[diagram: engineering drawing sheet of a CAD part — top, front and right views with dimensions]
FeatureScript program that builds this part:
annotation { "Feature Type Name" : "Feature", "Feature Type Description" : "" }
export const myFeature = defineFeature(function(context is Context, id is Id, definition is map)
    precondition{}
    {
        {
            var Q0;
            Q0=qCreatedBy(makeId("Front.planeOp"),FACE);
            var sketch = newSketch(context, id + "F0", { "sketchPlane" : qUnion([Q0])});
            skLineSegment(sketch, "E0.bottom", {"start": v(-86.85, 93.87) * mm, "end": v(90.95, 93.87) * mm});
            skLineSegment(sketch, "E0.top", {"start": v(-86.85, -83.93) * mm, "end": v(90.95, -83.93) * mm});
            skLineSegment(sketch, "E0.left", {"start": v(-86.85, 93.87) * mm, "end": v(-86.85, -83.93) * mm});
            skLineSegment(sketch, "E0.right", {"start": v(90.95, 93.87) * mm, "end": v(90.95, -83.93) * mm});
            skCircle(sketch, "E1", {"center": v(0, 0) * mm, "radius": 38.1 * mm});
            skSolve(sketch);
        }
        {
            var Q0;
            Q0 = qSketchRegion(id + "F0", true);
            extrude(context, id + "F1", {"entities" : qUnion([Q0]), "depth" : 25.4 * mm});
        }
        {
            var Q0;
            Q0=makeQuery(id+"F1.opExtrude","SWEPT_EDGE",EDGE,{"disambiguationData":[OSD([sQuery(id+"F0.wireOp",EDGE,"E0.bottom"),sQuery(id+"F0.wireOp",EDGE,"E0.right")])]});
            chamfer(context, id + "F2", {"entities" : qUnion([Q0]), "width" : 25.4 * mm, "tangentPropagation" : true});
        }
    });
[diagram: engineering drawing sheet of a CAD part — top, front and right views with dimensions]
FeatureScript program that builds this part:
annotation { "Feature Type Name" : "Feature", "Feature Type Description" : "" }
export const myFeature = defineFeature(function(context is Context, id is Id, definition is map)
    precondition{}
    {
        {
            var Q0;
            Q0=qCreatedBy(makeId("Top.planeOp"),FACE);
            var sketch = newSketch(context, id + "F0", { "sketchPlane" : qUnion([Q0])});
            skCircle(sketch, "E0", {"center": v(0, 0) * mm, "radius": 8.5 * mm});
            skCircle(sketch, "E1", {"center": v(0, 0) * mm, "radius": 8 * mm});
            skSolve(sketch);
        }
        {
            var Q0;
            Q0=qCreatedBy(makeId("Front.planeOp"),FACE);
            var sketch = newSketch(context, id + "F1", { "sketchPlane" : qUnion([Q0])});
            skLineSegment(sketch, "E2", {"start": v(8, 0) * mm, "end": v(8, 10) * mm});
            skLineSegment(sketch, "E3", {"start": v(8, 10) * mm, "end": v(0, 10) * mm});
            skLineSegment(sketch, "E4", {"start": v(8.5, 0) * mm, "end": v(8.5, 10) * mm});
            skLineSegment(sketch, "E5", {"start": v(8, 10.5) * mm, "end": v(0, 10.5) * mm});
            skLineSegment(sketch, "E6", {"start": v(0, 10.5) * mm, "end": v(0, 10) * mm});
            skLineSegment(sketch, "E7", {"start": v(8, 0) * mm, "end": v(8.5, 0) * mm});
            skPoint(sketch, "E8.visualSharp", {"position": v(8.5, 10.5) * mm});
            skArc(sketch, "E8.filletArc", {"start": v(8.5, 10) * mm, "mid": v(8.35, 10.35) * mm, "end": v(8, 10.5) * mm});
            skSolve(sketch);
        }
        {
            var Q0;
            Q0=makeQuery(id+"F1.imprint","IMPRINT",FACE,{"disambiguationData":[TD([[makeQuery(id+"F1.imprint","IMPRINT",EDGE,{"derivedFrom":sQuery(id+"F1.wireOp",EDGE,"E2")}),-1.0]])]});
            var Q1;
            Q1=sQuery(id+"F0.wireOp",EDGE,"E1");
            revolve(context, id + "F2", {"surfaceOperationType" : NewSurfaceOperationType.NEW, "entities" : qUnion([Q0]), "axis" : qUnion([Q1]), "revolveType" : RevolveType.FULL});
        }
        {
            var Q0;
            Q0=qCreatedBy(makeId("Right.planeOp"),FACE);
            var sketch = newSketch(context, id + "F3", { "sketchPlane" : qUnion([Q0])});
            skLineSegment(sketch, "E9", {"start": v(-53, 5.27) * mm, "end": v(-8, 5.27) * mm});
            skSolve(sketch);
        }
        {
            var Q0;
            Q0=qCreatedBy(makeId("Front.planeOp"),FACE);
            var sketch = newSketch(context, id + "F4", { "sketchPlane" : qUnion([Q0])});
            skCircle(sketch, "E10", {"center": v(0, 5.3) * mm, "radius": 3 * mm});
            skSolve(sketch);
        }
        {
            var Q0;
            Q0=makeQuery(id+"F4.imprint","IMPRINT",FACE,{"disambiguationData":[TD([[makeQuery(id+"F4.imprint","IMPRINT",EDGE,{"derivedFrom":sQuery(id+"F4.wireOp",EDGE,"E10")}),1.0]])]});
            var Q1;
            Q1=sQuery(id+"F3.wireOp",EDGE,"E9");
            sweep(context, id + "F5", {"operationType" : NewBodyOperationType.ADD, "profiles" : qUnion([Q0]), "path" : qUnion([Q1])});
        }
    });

* * *

◆ Short problem: Copy out every entry above word for word, keeping each line as it appears.

◆ Complete response:
[diagram: engineering drawing sheet of a CAD part — top, front and right views with dimensions]
FeatureScript program that builds this part:
annotation { "Feature Type Name" : "Feature", "Feature Type Description" : "" }
export const myFeature = defineFeature(function(context is Context, id is Id, definition is map)
    precondition{}
    {
        {
            var Q0;
            Q0=qCreatedBy(makeId("Front.planeOp"),FACE);
            var sketch = newSketch(context, id + "F0", { "sketchPlane" : qUnion([Q0])});
            skLineSegment(sketch, "E0.bottom", {"start": v(-86.85, 93.87) * mm, "end": v(90.95, 93.87) * mm});
            skLineSegment(sketch, "E0.top", {"start": v(-86.85, -83.93) * mm, "end": v(90.95, -83.93) * mm});
            skLineSegment(sketch, "E0.left", {"start": v(-86.85, 93.87) * mm, "end": v(-86.85, -83.93) * mm});
            skLineSegment(sketch, "E0.right", {"start": v(90.95, 93.87) * mm, "end": v(90.95, -83.93) * mm});
            skCircle(sketch, "E1", {"center": v(0, 0) * mm, "radius": 38.1 * mm});
            skSolve(sketch);
        }
        {
            var Q0;
            Q0 = qSketchRegion(id + "F0", true);
            extrude(context, id + "F1", {"entities" : qUnion([Q0]), "depth" : 25.4 * mm});
        }
        {
            var Q0;
            Q0=makeQuery(id+"F1.opExtrude","SWEPT_EDGE",EDGE,{"disambiguationData":[OSD([sQuery(id+"F0.wireOp",EDGE,"E0.bottom"),sQuery(id+"F0.wireOp",EDGE,"E0.right")])]});
            chamfer(context, id + "F2", {"entities" : qUnion([Q0]), "width" : 25.4 * mm, "tangentPropagation" : true});
        }
    });
[diagram: engineering drawing sheet of a CAD part — top, front and right views with dimensions]
FeatureScript program that builds this part:
annotation { "Feature Type Name" : "Feature", "Feature Type Description" : "" }
export const myFeature = defineFeature(function(context is Context, id is Id, definition is map)
    precondition{}
    {
        {
            var Q0;
            Q0=qCreatedBy(makeId("Top.planeOp"),FACE);
            var sketch = newSketch(context, id + "F0", { "sketchPlane" : qUnion([Q0])});
            skCircle(sketch, "E0", {"center": v(0, 0) * mm, "radius": 8.5 * mm});
            skCircle(sketch, "E1", {"center": v(0, 0) * mm, "radius": 8 * mm});
            skSolve(sketch);
        }
        {
            var Q0;
            Q0=qCreatedBy(makeId("Front.planeOp"),FACE);
            var sketch = newSketch(context, id + "F1", { "sketchPlane" : qUnion([Q0])});
            skLineSegment(sketch, "E2", {"start": v(8, 0) * mm, "end": v(8, 10) * mm});
            skLineSegment(sketch, "E3", {"start": v(8, 10) * mm, "end": v(0, 10) * mm});
            skLineSegment(sketch, "E4", {"start": v(8.5, 0) * mm, "end": v(8.5, 10) * mm});
            skLineSegment(sketch, "E5", {"start": v(8, 10.5) * mm, "end": v(0, 10.5) * mm});
            skLineSegment(sketch, "E6", {"start": v(0, 10.5) * mm, "end": v(0, 10) * mm});
            skLineSegment(sketch, "E7", {"start": v(8, 0) * mm, "end": v(8.5, 0) * mm});
            skPoint(sketch, "E8.visualSharp", {"position": v(8.5, 10.5) * mm});
            skArc(sketch, "E8.filletArc", {"start": v(8.5, 10) * mm, "mid": v(8.35, 10.35) * mm, "end": v(8, 10.5) * mm});
            skSolve(sketch);
        }
        {
            var Q0;
            Q0=makeQuery(id+"F1.imprint","IMPRINT",FACE,{"disambiguationData":[TD([[makeQuery(id+"F1.imprint","IMPRINT",EDGE,{"derivedFrom":sQuery(id+"F1.wireOp",EDGE,"E2")}),-1.0]])]});
            var Q1;
            Q1=sQuery(id+"F0.wireOp",EDGE,"E1");
            revolve(context, id + "F2", {"surfaceOperationType" : NewSurfaceOperationType.NEW, "entities" : qUnion([Q0]), "axis" : qUnion([Q1]), "revolveType" : RevolveType.FULL});
        }
        {
            var Q0;
            Q0=qCreatedBy(makeId("Right.planeOp"),FACE);
            var sketch = newSketch(context, id + "F3", { "sketchPlane" : qUnion([Q0])});
            skLineSegment(sketch, "E9", {"start": v(-53, 5.27) * mm, "end": v(-8, 5.27) * mm});
            skSolve(sketch);
        }
        {
            var Q0;
            Q0=qCreatedBy(makeId("Front.planeOp"),FACE);
            var sketch = newSketch(context, id + "F4", { "sketchPlane" : qUnion([Q0])});
            skCircle(sketch, "E10", {"center": v(0, 5.3) * mm, "radius": 3 * mm});
            skSolve(sketch);
        }
        {
            var Q0;
            Q0=makeQuery(id+"F4.imprint","IMPRINT",FACE,{"disambiguationData":[TD([[makeQuery(id+"F4.imprint","IMPRINT",EDGE,{"derivedFrom":sQuery(id+"F4.wireOp",EDGE,"E10")}),1.0]])]});
            var Q1;
            Q1=sQuery(id+"F3.wireOp",EDGE,"E9");
            sweep(context, id + "F5", {"operationType" : NewBodyOperationType.ADD, "profiles" : qUnion([Q0]), "path" : qUnion([Q1])});
        }
    });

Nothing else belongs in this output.